During this time of isolation, we’ve seen how Jesus is present to us in a different way

The readings this week are preparing us for the Ascension. Jesus tells His disciples pointedly: “I came from the Father and have come into the world. Now I am leaving the world and going back to the Father” (John 16:28). But don’t take that the wrong way! The key lesson of the Ascension isn’t so much that Jesus is leaving as that He’s changing how He will be present to His disciples.

We also hear this week about St. Paul’s time in Athens, and his subsequent trip to Corinth. In Athens, he gave a highly sophisticated presentation of the Gospel, perfectly designed to appeal to the prevailing culture. It bore little fruit. By contrast, to the Corinthians he proclaimed Christ crucified. That message won many converts.

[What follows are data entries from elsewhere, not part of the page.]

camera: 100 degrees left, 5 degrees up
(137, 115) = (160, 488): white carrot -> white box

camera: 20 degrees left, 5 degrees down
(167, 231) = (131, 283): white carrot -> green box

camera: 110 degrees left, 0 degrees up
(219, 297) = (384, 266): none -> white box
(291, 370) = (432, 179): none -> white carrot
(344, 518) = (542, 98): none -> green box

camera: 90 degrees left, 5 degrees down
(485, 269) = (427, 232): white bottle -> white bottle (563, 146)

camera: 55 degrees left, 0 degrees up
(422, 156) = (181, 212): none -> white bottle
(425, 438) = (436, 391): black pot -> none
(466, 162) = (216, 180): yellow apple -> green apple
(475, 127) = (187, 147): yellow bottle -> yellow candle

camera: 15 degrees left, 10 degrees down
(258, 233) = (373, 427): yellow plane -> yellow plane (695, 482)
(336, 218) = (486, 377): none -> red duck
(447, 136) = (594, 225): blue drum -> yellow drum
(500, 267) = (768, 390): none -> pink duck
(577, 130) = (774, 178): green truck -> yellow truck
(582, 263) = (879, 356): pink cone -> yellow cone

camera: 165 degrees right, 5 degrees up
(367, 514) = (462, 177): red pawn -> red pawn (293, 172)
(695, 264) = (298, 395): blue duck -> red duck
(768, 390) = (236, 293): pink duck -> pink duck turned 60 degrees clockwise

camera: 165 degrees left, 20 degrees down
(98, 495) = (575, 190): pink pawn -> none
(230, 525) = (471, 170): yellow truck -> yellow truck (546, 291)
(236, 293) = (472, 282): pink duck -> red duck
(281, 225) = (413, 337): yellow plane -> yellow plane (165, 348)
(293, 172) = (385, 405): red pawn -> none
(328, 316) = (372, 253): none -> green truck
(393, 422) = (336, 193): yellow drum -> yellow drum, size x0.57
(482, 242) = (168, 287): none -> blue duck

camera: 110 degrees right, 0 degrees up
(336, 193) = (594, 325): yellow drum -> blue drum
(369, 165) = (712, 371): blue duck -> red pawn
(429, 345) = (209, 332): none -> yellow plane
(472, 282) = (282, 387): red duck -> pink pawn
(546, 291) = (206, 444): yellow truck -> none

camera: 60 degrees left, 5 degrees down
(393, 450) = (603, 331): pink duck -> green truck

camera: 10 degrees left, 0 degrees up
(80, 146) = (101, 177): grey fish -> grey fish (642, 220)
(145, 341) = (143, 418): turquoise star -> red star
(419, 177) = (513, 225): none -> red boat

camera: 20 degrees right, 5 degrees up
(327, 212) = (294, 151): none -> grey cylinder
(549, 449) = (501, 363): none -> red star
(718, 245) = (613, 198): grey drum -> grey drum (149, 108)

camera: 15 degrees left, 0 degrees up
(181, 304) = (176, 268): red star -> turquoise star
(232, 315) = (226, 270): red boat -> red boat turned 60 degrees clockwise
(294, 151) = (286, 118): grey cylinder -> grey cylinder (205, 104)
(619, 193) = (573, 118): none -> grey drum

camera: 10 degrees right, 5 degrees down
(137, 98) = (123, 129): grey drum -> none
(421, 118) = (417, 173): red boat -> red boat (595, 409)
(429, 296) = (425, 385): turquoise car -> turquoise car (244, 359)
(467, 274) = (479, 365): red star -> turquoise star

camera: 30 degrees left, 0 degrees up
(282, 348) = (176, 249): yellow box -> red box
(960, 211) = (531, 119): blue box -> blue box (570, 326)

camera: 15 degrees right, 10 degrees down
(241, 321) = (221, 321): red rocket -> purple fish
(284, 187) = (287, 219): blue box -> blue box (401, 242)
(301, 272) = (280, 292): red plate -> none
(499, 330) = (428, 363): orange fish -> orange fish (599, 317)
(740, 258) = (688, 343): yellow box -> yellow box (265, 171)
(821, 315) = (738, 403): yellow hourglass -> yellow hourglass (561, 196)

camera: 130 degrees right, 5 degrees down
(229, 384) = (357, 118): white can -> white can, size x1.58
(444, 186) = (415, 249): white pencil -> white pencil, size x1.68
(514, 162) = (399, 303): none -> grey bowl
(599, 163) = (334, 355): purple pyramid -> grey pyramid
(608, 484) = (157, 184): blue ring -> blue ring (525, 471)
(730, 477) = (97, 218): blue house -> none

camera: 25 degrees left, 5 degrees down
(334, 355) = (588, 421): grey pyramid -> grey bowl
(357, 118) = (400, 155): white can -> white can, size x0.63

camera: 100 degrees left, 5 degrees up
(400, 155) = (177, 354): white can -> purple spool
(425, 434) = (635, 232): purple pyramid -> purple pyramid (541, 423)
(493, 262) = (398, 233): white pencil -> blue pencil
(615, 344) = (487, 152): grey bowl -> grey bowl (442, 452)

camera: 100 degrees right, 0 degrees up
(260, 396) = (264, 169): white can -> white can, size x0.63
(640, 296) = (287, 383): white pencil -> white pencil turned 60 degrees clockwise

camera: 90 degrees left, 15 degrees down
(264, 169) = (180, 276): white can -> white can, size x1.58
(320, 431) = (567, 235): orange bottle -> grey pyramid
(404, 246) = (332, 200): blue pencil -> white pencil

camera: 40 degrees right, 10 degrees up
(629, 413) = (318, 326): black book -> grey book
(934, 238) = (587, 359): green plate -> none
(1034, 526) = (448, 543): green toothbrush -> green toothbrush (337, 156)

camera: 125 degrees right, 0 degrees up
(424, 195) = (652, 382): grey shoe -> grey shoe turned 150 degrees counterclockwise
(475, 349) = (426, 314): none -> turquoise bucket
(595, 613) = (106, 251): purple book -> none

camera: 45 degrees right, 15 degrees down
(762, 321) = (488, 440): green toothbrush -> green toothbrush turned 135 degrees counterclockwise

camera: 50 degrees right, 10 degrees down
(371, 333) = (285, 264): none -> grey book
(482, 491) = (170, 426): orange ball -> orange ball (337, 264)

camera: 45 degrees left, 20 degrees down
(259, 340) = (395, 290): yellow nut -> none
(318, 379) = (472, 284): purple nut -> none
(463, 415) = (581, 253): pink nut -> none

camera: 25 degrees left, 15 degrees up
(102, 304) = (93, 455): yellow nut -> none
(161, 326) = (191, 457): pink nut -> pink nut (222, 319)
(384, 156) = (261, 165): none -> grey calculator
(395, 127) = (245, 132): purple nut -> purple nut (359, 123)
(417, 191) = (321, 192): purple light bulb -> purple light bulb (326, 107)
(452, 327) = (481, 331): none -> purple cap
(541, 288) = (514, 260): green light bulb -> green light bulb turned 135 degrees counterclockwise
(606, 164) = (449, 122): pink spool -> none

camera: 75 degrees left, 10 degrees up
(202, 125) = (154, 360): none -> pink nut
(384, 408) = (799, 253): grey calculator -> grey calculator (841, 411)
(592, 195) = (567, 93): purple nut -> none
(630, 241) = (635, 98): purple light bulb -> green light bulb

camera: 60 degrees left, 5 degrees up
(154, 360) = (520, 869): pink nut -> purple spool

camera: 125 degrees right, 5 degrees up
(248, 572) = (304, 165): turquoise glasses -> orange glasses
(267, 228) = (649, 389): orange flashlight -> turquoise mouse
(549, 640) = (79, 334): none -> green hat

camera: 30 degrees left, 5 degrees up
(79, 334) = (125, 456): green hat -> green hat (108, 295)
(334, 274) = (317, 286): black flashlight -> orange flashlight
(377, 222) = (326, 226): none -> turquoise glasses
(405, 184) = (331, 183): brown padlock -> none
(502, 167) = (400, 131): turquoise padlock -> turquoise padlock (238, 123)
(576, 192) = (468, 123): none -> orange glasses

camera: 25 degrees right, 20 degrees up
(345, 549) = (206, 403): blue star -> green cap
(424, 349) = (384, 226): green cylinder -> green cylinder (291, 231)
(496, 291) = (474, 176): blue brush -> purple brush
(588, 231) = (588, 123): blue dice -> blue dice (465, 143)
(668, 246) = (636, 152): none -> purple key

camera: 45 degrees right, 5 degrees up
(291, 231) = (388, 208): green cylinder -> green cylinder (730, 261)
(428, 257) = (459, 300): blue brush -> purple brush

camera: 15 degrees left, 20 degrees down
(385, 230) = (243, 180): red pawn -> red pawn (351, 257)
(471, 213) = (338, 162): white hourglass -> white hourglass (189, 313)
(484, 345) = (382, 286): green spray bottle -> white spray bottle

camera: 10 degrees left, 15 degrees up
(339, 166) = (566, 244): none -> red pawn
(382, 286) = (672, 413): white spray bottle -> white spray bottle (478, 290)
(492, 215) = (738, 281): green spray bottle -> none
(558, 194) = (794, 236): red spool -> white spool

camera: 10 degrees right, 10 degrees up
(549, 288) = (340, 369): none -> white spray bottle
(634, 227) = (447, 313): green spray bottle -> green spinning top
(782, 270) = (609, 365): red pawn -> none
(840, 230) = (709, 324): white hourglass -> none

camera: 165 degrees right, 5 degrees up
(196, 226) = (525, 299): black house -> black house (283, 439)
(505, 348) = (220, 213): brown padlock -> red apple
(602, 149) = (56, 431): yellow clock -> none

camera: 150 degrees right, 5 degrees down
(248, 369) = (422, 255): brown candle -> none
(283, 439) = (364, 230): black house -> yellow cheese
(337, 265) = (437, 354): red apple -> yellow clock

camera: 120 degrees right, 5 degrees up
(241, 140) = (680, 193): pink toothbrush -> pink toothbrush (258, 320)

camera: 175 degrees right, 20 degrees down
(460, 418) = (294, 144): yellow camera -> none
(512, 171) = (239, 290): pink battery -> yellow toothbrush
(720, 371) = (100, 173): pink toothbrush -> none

In the Ascension, Jesus changed the way He’s present to us. In Corinth, St. Paul changed the way he proclaimed the Gospel. Those have really been two of the great lessons of the past two months, haven’t they?

As followers of Jesus, we’ve had to become accustomed to new ways of letting Him be present to us. So, for example, many people have learned to make a spiritual communion because they couldn’t be present at Mass to receive sacramental communion.

And, as proclaimers of Jesus, we’ve had to get creative about how we reach out to people with the Gospel. One of the most amazing things of the past two months has been seeing the enormous creativity that’s been unleashed by priests, parishes and Catholic organizations around the country. We’ve done a much better job bringing the Gospel into people’s homes. I suspect — and hope! — we’ve learned an enduring lesson there, and won’t simply go back to the status quo afterward.

But I want to ask you a question, too, about the changes. One of the things I’ve heard from families these days is that, in its own way, the general shutdown has been a relief. Most days parents and children were rushing off to a schedule bristling with activities; the fruit was a lot of stress and little connection with each other. These past two months put a stop to the frenetic schedule. More time together has brought a greater sense of peace and more connection with each other. Is the Holy Spirit teaching us a lesson in these fruits — and is that a lesson we want to forget when things go back to normal?

If you look through salvation history you’ll discover that God often tries to make a transition with His people, drawing them to a place of deeper relationship. You’ll also find the people often lagging behind God’s initiative. It usually takes something dramatic — like the Exodus or the Exile or Pentecost — to get them to accept God’s invitation.

There’s an invitation in our experience of the last two months. God is inviting us to pay deeper attention to the different ways He can and wants to be present to us, showing us the fruit of exercising greater creativity in how we proclaim the Good News to the world. The readings for this week tell us these kinds of changes have happened before. I hope we accept God’s invitation today.